Je l'avoue, je ne lis pas toujours les appendices et autres postfaces, mais celui inséré dans cette édition Pocket est vraiment intéressant. Levi y répond aux questions qu'on lui posait le plus souvent lors de ses conférences: êtes-vous retournés à Auschwitz après la guerre, pourquoi les prisonniers ne se rebellaient-ils pas, éprouvez-vous de la haine pour le peuple allemand, etc.


En complément de programme, j'ai lu la très intéressante plaquette d'une soixantaine de pages Conversations avec Primo Levi de l'écrivain italien Ferdinando Camon. Ces entretiens sont regroupés par thèmes (l'Allemagne, le judaïsme, Israël, les camps de concentrations russes, etc) et apportent des réflexions passionnantes sur ces sujets.


Pour les billets des autres membres du club de lecture, suivez les liens chez l'une de nos deux chouettes organisatrices, Sylire.

Si c'est un homme de Primo Levi, traduit de l'italien, éditions Julliard (Pocket), 1987, 214 p.
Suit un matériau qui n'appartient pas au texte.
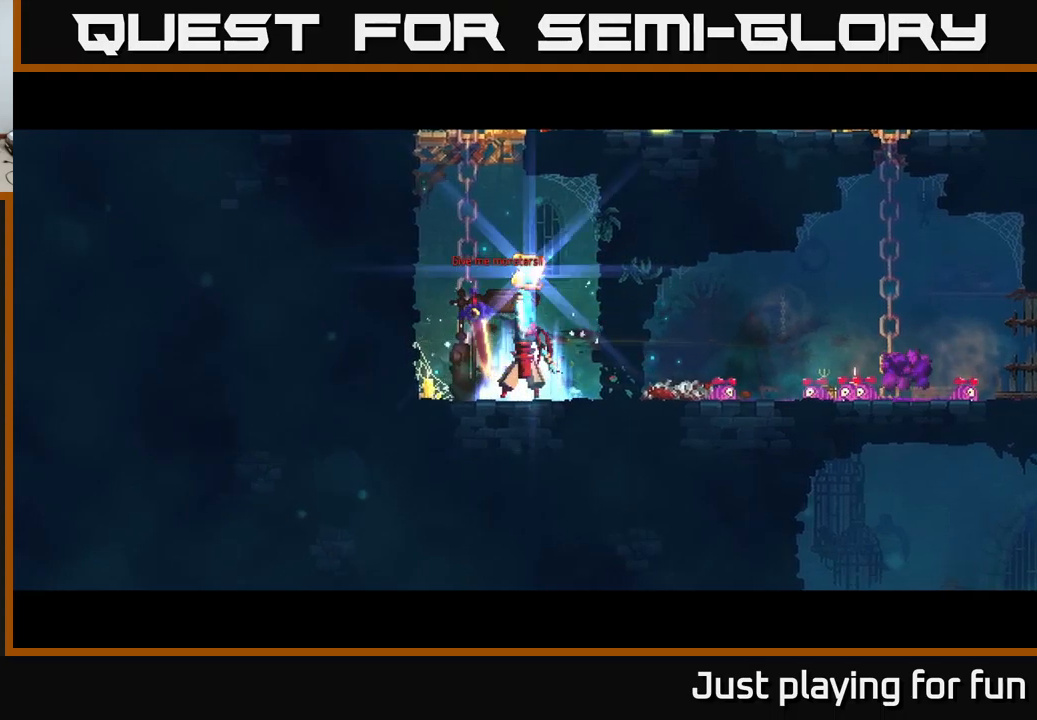
{"buttons": [], "left_stick": "center", "right_stick": "center", "events": []}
La version originale, Se questo è un uomo, date de 1958.
Conversations avec Primo Levi de Ferdinando Camon, traduit de l'italien, Gallimard, 1991, 68 p. La version originale, Conversazione con Primo Levi, date de 1987.

10 commentaires:

  1. J'ai eu peur de ce livre, c'est pour cette raison que je ne l'ai pas lu... et puis la guerre... je suis saturée par le sujet malheureusement!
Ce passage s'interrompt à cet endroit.